The Navy reduced the Yorktown crew by 10 percent and saved more than $2.8 million a year using the computers. The ship uses dual 200-MHz Pentium Pros from Intergraph Corp. of Huntsville, Ala. The PCs and server run NT 4.0 over a high-speed, fiber-optic LAN.
Blame it on the OS
But according to DiGiorgio, who in an interview said he has serviced automated control systems on Navy ships for the past 26 years, the NT operating system is the source of the Yorktown's computer problems.
NT applications aboard the Yorktown provide damage control, run the ship's control center on the bridge, monitor the engines and navigate the ship when under way.
"Using Windows NT, which is known to have some failure modes, on a warship is similar to hoping that luck will be in our favor," DiGiorgio said.
Pacific and Atlantic fleets in March 1997 selected NT 4.0 as the standard OS for both networks and PCs as part of the Navy's Information Technology for the 21st Century initiative. Current guidance approved by the Navy's chief information officer calls for all new applications to run under NT.
Ron Redman, deputy technical director of the Fleet Introduction Division of the Aegis Program Executive Office, said there have been numerous software failures associated with NT aboard the Yorktown.
"Refining that is an ongoing process," Redman said. "Unix is a better system for control of equipment and machinery, whereas NT is a better system for the transfer of information and data. NT has never been fully refined and there are times when we have had shutdowns that resulted from NT."
The Yorktown has been towed into port several times because of the systems failures, he said.

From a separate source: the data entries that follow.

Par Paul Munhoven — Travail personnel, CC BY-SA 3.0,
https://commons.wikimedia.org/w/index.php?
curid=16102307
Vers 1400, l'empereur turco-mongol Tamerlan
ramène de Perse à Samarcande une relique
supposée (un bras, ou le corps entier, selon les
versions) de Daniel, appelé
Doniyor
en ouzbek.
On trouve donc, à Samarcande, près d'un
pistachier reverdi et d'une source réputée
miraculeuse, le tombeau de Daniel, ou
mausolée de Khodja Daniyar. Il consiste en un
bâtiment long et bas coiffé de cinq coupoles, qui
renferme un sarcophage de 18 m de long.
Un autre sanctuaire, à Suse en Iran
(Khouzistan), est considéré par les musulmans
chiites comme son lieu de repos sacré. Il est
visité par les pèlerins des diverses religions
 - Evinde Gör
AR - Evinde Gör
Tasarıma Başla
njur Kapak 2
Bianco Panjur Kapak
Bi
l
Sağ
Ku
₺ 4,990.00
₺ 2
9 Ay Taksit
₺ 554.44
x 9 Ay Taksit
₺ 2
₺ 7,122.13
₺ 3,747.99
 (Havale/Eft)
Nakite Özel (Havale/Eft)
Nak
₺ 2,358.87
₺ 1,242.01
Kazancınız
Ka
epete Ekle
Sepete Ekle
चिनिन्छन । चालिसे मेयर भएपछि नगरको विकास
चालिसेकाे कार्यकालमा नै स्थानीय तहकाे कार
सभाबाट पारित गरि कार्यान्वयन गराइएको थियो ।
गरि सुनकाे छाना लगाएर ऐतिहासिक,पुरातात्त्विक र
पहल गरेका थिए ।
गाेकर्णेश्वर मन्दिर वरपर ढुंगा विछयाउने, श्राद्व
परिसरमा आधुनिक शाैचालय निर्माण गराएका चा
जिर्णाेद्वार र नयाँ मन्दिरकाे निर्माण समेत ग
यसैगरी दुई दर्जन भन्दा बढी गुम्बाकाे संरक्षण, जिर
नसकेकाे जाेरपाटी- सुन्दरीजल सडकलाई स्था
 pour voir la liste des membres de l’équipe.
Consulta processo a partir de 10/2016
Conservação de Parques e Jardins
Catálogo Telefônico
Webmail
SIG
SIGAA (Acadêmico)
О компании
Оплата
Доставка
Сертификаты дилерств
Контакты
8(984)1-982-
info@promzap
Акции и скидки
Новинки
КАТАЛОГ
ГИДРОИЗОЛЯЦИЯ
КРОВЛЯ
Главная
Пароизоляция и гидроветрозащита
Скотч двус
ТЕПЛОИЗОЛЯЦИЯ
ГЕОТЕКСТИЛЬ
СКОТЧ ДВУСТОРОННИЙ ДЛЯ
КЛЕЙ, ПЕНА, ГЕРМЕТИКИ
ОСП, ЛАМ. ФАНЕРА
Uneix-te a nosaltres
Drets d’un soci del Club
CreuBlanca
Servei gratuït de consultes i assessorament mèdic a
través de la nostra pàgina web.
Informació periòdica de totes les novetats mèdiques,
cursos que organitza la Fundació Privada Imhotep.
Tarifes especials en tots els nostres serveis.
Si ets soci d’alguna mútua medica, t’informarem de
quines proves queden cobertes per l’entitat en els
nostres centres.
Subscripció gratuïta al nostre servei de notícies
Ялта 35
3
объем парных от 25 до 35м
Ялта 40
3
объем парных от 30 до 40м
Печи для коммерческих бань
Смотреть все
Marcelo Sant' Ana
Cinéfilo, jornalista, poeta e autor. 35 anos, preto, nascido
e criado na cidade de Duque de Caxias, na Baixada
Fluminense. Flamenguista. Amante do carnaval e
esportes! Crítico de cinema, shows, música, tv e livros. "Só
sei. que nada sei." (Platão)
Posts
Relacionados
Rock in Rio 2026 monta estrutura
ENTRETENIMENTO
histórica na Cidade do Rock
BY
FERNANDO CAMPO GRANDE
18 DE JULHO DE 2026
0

"Because of politics, some things are being forced on us that without political pressure we might not do, like Windows NT," Redman said. "If it were up to me I probably would not have used Windows NT in this particular application. If we used Unix, we would have a system that has less of a tendency to go down."

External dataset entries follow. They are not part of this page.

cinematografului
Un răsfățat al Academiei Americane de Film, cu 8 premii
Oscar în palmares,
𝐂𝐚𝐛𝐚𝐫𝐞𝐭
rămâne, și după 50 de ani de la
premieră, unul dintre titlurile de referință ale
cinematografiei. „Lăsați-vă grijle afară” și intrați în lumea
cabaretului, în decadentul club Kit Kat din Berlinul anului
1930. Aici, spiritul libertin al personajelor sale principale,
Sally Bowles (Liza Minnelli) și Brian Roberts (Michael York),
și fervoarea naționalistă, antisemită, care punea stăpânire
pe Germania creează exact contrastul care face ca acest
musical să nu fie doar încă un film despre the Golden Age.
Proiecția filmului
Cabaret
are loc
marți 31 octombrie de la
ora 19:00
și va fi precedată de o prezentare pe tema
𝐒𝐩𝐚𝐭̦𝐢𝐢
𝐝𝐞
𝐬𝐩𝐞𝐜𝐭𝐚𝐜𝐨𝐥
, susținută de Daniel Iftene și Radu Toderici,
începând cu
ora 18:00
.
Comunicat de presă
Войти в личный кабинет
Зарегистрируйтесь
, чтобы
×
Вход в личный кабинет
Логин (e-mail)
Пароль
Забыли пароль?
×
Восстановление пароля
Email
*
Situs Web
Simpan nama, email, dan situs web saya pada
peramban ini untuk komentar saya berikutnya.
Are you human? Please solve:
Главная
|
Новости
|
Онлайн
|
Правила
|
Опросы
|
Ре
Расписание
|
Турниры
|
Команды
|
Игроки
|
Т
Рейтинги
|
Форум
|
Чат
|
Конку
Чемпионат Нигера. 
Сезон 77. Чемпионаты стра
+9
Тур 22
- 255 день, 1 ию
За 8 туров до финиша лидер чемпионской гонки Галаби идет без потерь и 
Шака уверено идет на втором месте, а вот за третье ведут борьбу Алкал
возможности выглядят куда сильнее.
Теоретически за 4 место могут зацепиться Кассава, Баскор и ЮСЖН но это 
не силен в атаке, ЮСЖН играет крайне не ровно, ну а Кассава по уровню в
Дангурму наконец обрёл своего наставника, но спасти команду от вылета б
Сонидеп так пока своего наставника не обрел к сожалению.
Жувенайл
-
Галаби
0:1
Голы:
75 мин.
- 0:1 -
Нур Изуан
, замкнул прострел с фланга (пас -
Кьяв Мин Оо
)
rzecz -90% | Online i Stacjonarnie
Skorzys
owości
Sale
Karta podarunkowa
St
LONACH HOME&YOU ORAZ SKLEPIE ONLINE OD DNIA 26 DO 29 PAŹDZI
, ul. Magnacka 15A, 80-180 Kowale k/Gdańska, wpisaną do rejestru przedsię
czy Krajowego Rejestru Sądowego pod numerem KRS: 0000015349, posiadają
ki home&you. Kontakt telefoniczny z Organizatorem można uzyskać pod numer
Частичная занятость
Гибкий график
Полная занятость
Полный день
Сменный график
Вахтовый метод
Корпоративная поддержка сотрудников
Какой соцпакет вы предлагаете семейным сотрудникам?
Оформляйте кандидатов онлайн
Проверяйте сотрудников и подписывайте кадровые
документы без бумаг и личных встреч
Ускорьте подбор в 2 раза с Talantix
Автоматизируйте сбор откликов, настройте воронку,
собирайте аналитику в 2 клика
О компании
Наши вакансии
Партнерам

Although Unix is more reliable, Redman said, NT may become more reliable with time.
The Navy is moving the service's command and control applications from Unix to NT as part of IT-21. Under IT-21, the Navy also plans to modernize ships in the Atlantic and Pacific fleets with asynchronous transfer mode LANs. Large ATM networks running NT have already been installed on the USS Abraham Lincoln and USS Essex.

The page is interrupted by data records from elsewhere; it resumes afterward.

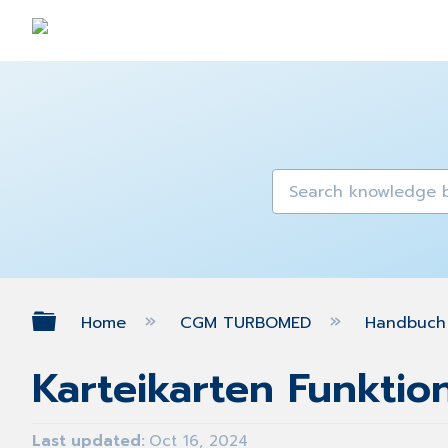
Expand/collapse global hierarch
Home
CGM TURBOMED
Handbuch 
Karteikarten Funktio
Last updated
Oct 16, 2024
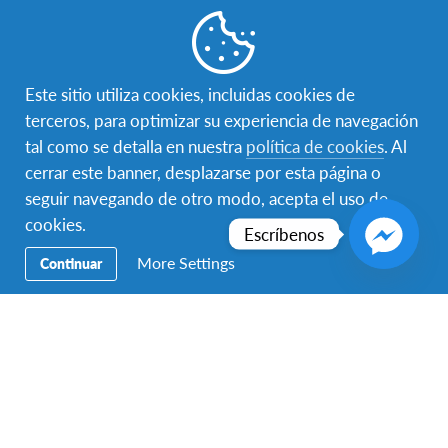
Boleto de avión
Recibimiento en
Hospedaje con
redondo
aeropuerto
Familia Anfitriona
Este sitio utiliza cookies, incluidas cookies de
terceros, para optimizar su experiencia de navegación
tal como se detalla en nuestra
política de cookies
. Al
Hospedaje
Alimentación
Asignación de
cerrar este banner, desplazarse por esta página o
Escuela
seguir navegando de otro modo, acepta el uso de
cookies.
Escríbenos
Persona de Contacto
Seguro Médico
Soporte de
More Settings
Continuar
Individual
Emergencia 24/7
Asistencia en el
Asistencia en
Orientación previa al
proceso de solicitud
aplicación de visa
intercambio
Más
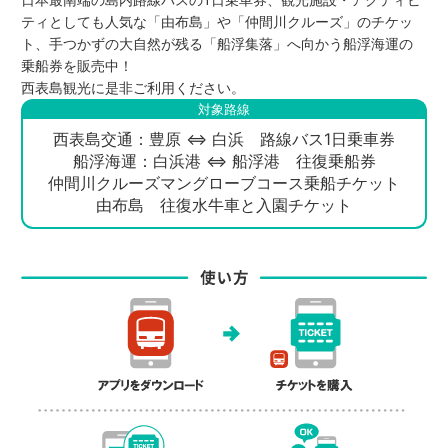
ティとしても人気な「由布島」や「仲間川クルーズ」のチケッ
ト、手つかずの大自然が残る「船浮集落」へ向かう船浮海運の
乗船券を販売中！
西表島観光に是非ご利用ください。
対象路線
西表島交通：豊原 ⇔ 白浜 路線バス1日乗車券
船浮海運：白浜港 ⇔ 船浮港 往復乗船券
仲間川クルーズマングローブコース乗船チケット
由布島 往復水牛車と入園チケット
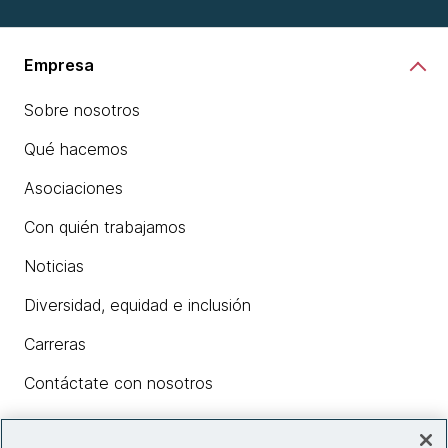
Empresa
Sobre nosotros
Qué hacemos
Asociaciones
Con quién trabajamos
Noticias
Diversidad, equidad e inclusión
Carreras
Contáctate con nosotros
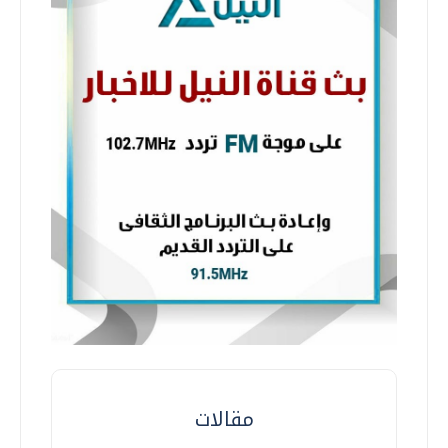
مقالات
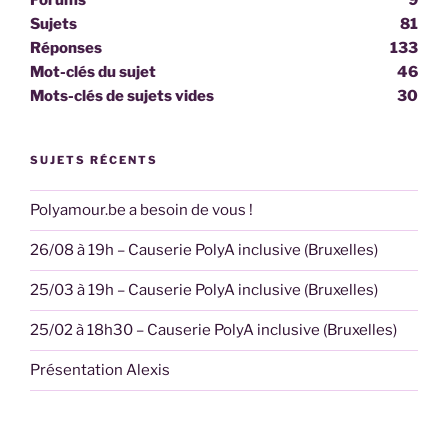
Sujets
81
Réponses
133
Mot-clés du sujet
46
Mots-clés de sujets vides
30
SUJETS RÉCENTS
Polyamour.be a besoin de vous !
26/08 à 19h – Causerie PolyA inclusive (Bruxelles)
25/03 à 19h – Causerie PolyA inclusive (Bruxelles)
25/02 à 18h30 – Causerie PolyA inclusive (Bruxelles)
Présentation Alexis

But DiGiorgio said the LANs might experience a chain reaction of computer failures like those experienced on the Yorktown. That domino effect is inherent to the system design of shipboard LANs, he said.
"There is very little segregation of error when software shares bad data," DiGiorgio said. "Instead of one computer knocking off on the Yorktown, they all did, one after the other. What if this happened in actual combat?"
Although the Yorktown did not have backup systems, Redman said that future Smart Ships will have systems redundancy to ensure that ships can continue to operate.
But DiGiorgio said that the Smart Ship project needs to do more engineering up front.
"Installing a control system on a warship and resolving problems as the project progresses is a costly and naive process," DiGiorgio wrote in the Proceedings article. "Now, with the top people rotated off the Smart Ship Project, it would be wise for the Navy to investigate this fiasco more fully."
Redman has a different perspective. "If it were me, I wouldn't say all the things that Tony [DiGiorgio] has said out of discretion and consideration for being a long-term employee," he said. "But I will say this about Tony, he's a very bright engineer."
"Everybody plays the obedience role where you cannot criticize the system," said DiGiorgio, a self-described whistle-blower. "I'm not that kind of guy."